Wednesday 16 May 2012

Maridalen


After two days of seawatching and many hours of sitting (although I do have a very comfortable chair for seawatching which Mrs Oslo Birder thoughtfully gave me for xmas!) I needed to move my body today so chose to ride up to to Maridalen which I have neglected for the last two days. I cycled up Akerselva where 5 Goldeneye and a pair of Common Sandpipers are evidence that the river is recovering after the accidental poisoning a year and a half ago. At the southern end of Maridalsvannet a grand total of five singing Wood Warblers was the largest number I have ever had here and also a singing Hawfinch. Not much on the water although a 1st summer Black-throated Diver was something I don’t remember having seen here before (its plumage looks like winter plumage).
The male Wryneck was  perched outside the nest when I arrived to admire him and he then moved to feed and I also heard him sing a few times. Also here a distant singing Cuckoo which is always a scarce Oslo bird, an overflying Yellow Wagtail, singing Icterine Warbler and feeding Garden Warbler – nearly all the summer migrants have returned now!
Wryneck Maridalen


Also today, the garden Great Tits hatched. Click here for pictures.
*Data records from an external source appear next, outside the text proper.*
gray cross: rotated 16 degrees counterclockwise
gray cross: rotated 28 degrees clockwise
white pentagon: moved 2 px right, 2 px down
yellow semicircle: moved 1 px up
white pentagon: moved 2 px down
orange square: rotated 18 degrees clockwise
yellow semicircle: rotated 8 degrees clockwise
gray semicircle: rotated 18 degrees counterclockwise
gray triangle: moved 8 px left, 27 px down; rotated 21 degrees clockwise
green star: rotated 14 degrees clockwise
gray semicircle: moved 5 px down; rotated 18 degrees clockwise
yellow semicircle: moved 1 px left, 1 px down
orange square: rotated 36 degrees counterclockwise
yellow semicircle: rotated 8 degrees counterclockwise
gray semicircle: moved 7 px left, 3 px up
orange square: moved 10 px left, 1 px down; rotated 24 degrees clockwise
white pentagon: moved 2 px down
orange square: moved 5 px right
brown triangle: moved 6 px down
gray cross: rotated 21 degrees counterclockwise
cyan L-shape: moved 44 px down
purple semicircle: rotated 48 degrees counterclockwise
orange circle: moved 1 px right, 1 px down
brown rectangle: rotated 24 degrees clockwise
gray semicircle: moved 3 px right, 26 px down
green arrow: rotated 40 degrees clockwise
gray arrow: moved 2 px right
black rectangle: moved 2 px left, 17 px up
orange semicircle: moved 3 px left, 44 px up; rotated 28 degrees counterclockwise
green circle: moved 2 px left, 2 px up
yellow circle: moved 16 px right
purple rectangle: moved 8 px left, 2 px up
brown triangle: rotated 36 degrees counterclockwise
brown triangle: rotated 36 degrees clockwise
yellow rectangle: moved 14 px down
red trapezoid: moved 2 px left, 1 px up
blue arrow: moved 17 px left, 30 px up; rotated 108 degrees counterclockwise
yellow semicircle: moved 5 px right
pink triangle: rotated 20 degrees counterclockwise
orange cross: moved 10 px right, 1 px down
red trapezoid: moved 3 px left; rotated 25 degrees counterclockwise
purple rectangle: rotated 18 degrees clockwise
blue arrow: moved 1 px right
Now that I have had some time to go through them properly, here are a few more pictures from yesterday's outing.
3 Dotterel

Female Dotterel (left) & male Dotterel (right). Dotterel are one of only a few species of bird where there is role reversal of the sexes. The female is the more colourful sex, chases the males, has multiple mates and the male does the most of the egg brooding and looking after of young.

Reedbed at Hellesjøvannet. Marsh Harriers breed in this reedbed, Hobbies were hunting over it, the Whooper Swan nest can just be seen in the middle and did a Bittern boom here?
Kragtorpvika, Hemnessjøen. Black-headed Gulls and Great Crested Grebes are nesting colonially in the reeds at the back and a flock of 11 Temminsk's Stints were feeding on the mud to the right.